::: SUPPLIED MATERIAL

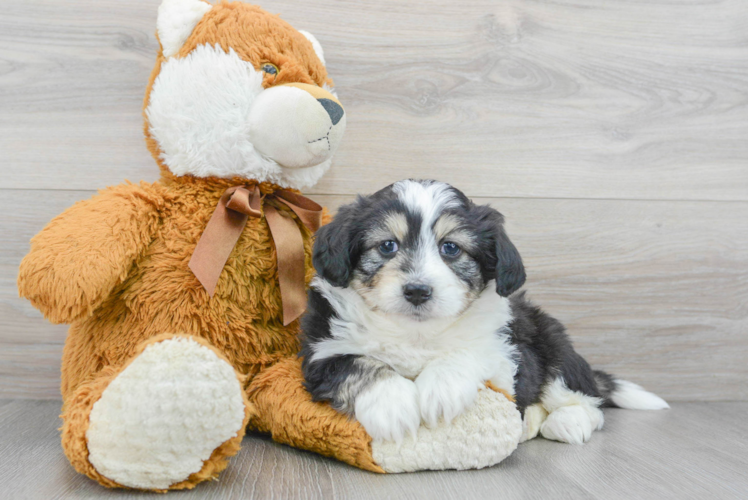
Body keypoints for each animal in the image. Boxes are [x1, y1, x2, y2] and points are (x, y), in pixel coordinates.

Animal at [298, 181, 668, 446]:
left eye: (451, 248)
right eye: (387, 245)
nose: (417, 291)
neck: (417, 333)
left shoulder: (506, 359)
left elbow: (469, 352)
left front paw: (441, 391)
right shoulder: (322, 351)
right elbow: (360, 364)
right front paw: (393, 407)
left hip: (555, 348)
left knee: (587, 402)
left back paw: (566, 423)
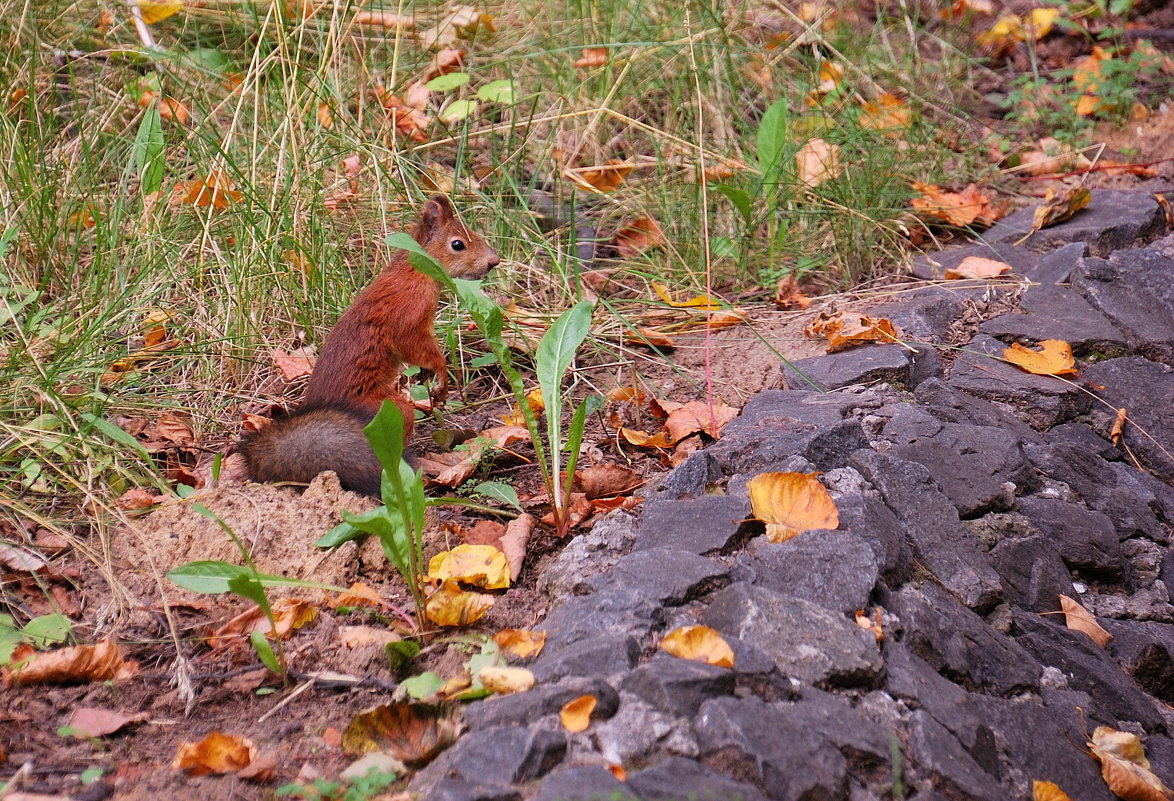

::::::

- ABOUT THIS EXERCISE
Scan the lines above for "right", then copy every one that has it.

- SOLUTION TO THE PROBLEM
right eye: (387, 245)
right shoulder: (322, 351)
right elbow: (360, 364)
right front paw: (393, 407)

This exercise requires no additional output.